* Directions
Set out the lines of the material below as a numbered list, from the line with "locality: In the vicinity of Alexandria." up to and including the line with "collector number: 6079", leaving out any blank lines.

* Data rows
····················
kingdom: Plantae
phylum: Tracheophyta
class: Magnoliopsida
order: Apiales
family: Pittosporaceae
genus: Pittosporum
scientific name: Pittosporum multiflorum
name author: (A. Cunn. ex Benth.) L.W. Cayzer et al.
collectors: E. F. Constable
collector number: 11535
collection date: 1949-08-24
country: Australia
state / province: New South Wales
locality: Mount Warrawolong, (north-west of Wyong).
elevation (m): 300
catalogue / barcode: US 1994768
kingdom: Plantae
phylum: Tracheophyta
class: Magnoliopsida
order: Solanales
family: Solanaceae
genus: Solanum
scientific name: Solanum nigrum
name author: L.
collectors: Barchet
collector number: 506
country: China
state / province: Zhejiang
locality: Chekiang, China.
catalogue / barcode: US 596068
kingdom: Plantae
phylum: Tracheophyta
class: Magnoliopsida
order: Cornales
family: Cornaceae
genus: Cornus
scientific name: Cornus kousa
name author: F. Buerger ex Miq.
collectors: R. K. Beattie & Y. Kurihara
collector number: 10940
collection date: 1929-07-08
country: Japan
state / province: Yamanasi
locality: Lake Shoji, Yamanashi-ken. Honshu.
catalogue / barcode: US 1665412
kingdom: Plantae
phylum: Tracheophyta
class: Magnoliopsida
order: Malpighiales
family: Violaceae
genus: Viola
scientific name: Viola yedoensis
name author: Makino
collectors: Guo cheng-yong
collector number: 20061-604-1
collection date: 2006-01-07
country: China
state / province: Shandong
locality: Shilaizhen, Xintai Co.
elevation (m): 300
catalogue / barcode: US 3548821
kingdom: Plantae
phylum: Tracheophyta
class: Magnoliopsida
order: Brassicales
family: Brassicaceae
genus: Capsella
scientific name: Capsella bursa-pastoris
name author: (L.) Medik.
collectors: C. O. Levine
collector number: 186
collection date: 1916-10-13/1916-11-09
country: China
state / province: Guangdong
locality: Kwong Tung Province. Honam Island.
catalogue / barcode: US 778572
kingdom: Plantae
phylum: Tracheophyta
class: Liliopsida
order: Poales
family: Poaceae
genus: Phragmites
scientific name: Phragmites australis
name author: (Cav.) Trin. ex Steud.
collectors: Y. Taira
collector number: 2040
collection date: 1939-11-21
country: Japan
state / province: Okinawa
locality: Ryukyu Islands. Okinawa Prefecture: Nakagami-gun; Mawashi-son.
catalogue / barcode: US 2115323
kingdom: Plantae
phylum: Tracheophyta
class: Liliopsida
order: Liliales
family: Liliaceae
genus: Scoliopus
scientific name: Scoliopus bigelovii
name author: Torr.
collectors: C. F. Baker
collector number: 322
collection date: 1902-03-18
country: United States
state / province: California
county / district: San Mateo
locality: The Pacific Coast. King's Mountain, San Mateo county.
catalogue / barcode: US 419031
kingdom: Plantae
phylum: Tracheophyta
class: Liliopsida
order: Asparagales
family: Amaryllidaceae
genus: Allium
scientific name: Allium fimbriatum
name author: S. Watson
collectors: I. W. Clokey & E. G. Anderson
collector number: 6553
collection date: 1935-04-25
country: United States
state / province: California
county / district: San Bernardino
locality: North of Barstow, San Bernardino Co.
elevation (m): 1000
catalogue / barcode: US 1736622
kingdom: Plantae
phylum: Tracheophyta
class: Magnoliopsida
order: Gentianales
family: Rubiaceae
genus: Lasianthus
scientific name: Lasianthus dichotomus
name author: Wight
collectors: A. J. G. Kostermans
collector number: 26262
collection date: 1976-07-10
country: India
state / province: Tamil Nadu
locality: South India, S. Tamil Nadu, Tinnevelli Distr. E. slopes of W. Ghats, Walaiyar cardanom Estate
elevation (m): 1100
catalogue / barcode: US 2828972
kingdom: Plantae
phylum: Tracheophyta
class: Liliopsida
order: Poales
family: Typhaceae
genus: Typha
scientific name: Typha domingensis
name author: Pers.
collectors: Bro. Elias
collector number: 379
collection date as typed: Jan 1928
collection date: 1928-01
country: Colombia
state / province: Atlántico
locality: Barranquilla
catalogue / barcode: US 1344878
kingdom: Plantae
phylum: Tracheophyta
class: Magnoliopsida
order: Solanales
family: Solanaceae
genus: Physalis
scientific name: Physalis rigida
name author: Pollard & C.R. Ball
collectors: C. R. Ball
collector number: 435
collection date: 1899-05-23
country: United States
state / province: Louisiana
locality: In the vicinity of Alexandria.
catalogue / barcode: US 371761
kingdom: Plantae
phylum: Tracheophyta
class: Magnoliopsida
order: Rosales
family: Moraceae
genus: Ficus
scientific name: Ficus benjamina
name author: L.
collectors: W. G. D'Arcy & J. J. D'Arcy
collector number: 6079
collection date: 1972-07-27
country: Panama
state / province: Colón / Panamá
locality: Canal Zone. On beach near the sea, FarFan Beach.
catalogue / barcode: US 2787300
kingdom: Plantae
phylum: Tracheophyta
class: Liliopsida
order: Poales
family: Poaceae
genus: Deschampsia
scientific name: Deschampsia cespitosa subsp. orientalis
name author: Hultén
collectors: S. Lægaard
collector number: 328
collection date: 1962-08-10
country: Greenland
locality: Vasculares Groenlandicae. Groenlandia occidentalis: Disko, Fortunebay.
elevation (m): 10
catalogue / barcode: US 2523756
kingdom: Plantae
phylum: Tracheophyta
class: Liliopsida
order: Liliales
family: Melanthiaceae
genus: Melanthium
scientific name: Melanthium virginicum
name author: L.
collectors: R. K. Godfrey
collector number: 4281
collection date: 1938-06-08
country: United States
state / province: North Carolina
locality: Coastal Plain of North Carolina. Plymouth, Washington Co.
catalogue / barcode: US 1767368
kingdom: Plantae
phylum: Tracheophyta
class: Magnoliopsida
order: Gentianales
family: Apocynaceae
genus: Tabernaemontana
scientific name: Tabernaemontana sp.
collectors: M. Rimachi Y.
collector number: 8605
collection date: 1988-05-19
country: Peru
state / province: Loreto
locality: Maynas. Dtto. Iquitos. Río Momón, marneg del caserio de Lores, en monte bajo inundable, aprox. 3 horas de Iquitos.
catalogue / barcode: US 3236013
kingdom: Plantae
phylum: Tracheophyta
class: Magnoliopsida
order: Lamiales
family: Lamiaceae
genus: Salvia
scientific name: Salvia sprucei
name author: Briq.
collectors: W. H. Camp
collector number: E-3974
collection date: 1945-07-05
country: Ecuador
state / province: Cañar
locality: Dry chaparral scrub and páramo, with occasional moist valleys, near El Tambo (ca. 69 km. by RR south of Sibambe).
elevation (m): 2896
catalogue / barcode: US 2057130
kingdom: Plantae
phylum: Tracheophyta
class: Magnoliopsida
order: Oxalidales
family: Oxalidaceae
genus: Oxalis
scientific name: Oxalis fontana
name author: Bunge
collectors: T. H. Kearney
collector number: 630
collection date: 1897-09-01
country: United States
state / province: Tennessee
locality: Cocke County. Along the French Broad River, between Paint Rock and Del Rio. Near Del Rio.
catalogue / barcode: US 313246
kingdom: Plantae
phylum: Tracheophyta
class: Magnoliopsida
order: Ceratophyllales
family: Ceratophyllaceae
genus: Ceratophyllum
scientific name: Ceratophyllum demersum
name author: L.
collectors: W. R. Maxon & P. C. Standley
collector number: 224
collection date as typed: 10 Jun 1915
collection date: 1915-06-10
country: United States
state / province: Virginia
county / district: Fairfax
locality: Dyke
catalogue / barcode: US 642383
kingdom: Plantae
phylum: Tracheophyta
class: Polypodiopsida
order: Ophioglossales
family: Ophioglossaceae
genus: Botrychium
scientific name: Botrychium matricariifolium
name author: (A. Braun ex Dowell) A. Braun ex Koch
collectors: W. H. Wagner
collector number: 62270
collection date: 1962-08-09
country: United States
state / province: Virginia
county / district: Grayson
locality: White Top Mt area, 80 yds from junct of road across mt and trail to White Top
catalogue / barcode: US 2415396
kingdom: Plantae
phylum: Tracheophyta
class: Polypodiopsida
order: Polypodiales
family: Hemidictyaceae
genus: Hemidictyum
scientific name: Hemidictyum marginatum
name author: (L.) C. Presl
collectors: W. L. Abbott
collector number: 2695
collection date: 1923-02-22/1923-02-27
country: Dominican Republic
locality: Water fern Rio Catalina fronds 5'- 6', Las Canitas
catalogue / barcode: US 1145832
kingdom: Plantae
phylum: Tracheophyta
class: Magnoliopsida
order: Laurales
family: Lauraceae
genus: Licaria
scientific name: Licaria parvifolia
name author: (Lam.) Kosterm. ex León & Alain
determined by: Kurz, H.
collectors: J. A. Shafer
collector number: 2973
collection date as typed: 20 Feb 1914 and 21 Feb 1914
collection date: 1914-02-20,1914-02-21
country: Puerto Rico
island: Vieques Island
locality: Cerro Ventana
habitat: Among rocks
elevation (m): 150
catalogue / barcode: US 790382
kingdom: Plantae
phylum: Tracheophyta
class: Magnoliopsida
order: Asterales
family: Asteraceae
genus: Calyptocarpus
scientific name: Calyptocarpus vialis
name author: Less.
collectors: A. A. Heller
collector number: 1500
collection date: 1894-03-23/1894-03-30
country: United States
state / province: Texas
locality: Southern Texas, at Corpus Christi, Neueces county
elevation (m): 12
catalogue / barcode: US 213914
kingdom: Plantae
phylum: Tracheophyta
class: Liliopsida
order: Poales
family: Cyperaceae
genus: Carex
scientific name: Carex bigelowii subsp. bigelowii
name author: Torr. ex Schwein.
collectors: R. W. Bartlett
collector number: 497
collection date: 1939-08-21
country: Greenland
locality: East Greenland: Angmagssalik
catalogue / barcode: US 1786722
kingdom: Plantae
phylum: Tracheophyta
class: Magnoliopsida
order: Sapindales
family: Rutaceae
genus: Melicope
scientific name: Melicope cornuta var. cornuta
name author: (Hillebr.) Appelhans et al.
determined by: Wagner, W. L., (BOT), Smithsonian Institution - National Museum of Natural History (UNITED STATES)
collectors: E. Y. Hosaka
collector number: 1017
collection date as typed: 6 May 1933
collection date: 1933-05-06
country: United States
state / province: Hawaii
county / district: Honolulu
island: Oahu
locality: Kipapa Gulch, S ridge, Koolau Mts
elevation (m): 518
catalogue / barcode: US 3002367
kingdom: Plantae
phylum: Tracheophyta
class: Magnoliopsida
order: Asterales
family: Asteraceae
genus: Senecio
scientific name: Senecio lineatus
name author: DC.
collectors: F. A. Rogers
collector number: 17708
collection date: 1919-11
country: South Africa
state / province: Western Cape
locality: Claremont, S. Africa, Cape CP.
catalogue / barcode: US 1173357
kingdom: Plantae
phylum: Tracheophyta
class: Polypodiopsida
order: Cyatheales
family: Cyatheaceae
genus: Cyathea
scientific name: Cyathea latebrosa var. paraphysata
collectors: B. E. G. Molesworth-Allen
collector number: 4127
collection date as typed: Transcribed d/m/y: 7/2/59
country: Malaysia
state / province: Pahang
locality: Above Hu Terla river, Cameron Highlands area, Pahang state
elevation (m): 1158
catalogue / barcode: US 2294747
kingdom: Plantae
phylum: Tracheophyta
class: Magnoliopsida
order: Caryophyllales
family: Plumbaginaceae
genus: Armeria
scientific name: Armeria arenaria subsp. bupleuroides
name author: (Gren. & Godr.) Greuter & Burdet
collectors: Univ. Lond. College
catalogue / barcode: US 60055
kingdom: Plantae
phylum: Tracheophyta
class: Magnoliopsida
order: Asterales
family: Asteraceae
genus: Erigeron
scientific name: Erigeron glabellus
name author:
····················
* Answer to the problem
1. locality: In the vicinity of Alexandria.
2. catalogue / barcode: US 371761
3. kingdom: Plantae
4. phylum: Tracheophyta
5. class: Magnoliopsida
6. order: Rosales
7. family: Moraceae
8. genus: Ficus
9. scientific name: Ficus benjamina
10. name author: L.
11. collectors: W. G. D'Arcy & J. J. D'Arcy
12. collector number: 6079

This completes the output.